Thursday, July 14, 2011

Change

I'm going to start blogging more, and I thought July would be a great chance to do so since I'll be attached to an IV every Thursday for 4-5 hours this month. :)

Last December during one of my small group meetings, we went around the room and shared what we thought the Lord had for us in the next year. I shared that I had an overwhelming sense of "newness," that I felt there was going to be a lot of new things in 2011. I can tell you midway through the year that there have definitely been some new things so far: healing from past emotional wounds, new understanding of God's love, experiencing medical treatment for a flare-up of my autoimmune disease, and on and on. What I didn't think about was that in order for something to be new, there must be a change, and sometimes that means letting go.

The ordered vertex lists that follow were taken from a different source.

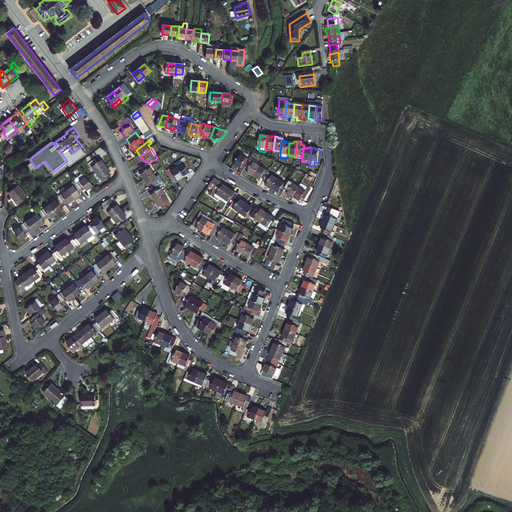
[(249,160),(239,155),(234,165),(240,169),(241,166),(245,168),(249,160)]
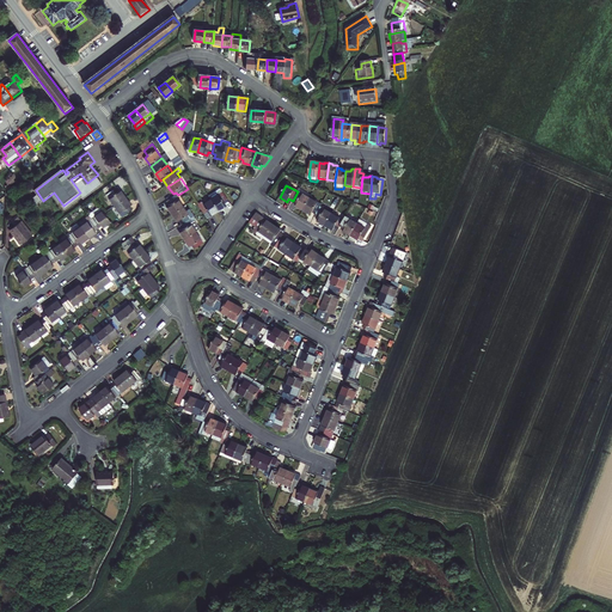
[(109,197),(117,208),(128,200),(123,193),(121,194),(118,190),(109,197)]
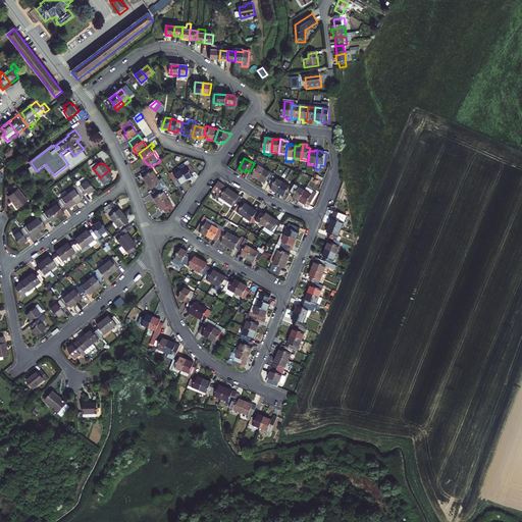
[(254,163),(250,171),(253,173),(252,175),(259,179),(264,169),(254,163)]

I've written about my approach to change before, but in short I like change and like to see where it will take me. In general, that is my approach. There is a lot of change that has happened, aside from the above short list, and with it, new circumstances. I've found myself a little more apprehensive than usual, but its not troubling. It's that good, something-great-could-happen kind of feeling. There are changes with staffing at work, come August, that will be fairly significant. There may be changes in my schedule this fall - maybe taking on more responsibilities and/or opportunities. And there may be changes in my social environment. For once, though, the change feels like a good direction and I'm excited to see what happens.